When I first began to plan this road trip I actually laughed out loud when I read reports about the vultures that were eating the rubber off of cars in the Everglades. I thought that someone was pranking me, even though there was a huge warning about the mischievous birds on the official National Park Service website. So I did what I usually do when I need the most accurate information – I went local. And indeed several of my Florida hiker friends indicated that this was a big problem, and more than a few folks shared their tales of woe with me about having to replace their windshield wiper blades after an Everglades day trip.
And not only were the dirty birds eating windshield wiper blades, but they were also devouring the rubber seals around windows and sunroofs. Granted I could live with having to run to Pep Boys to replace some damaged windshield wiper blades on the road, but since I have a sunroof (which the birds seems to particularly like) I decided that some precautions were in order for our sojourn through the Everglades.
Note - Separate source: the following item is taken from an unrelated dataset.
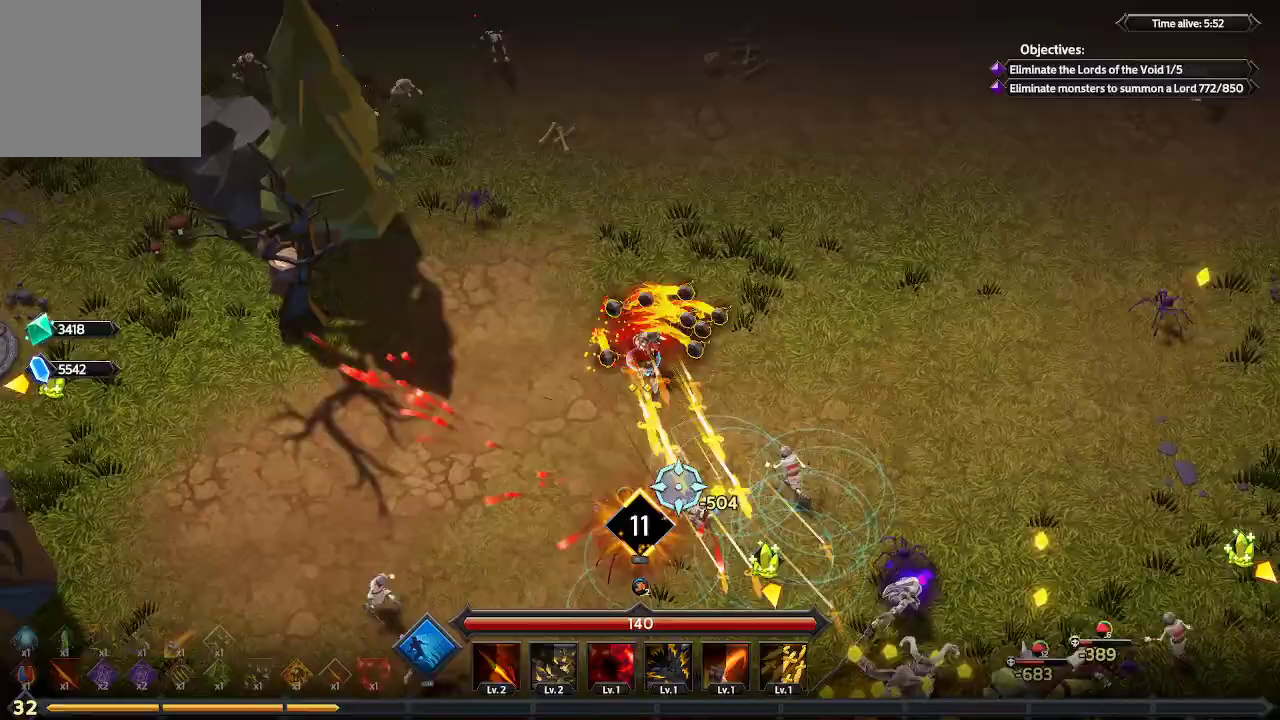
{"buttons": [], "left_stick": "up-right", "right_stick": "down", "events": [[200, "left_stick", "up-right"]]}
So after doing a little research I reluctantly shelled out $25 for a cheap car cover. I wasn’t too thrilled about the purchase, but I figured that it was definitely cheaper than having to have my sunroof repaired. Couple that with the fact that we will probably hit some rain in the Midwest on our journey back to California (which would be miserable with a leaky sunroof), and that made the car cover purchase all that more palatable.
But when we arrived at the Royal Palm Visitor Center – ground zero for these pesky birds – there was nary a vulture in sight. There were a few cars in the parking lot, (one which was covered) as well as a stack of neglected “vulture tarps” and bungee cords near the main building. Still, we purchased the car cover, so we put it on – it only took a few minutes and it was a small price to pay for peace of mind.
We had a nice hike and returned to the parking lot to find the area again vulture-free. There was however one crow who seemed to really like our car cover. He was perched on our roof and kind of rubbing his belly on it. Who knows, it probably felt good to him. He was visibly miffed when we removed the car cover, and he gave us a good scolding after we packed it away.
Upon returning to our lodging for the night, I decided to do a little more research on the vultures. It appears that the National Park Service website neglected to mention that the varmints are seasonal. Like the snowbirds they fly south for the winter and return home near the end of March. So we missed them by a matter of days. Still I’m glad we purchased the car cover as we can also use it for our sap season at our mountain home.
Bottom line – if you visit the Everglades between October and March, be prepared for the vultures. Otherwise, you’re probably good to go.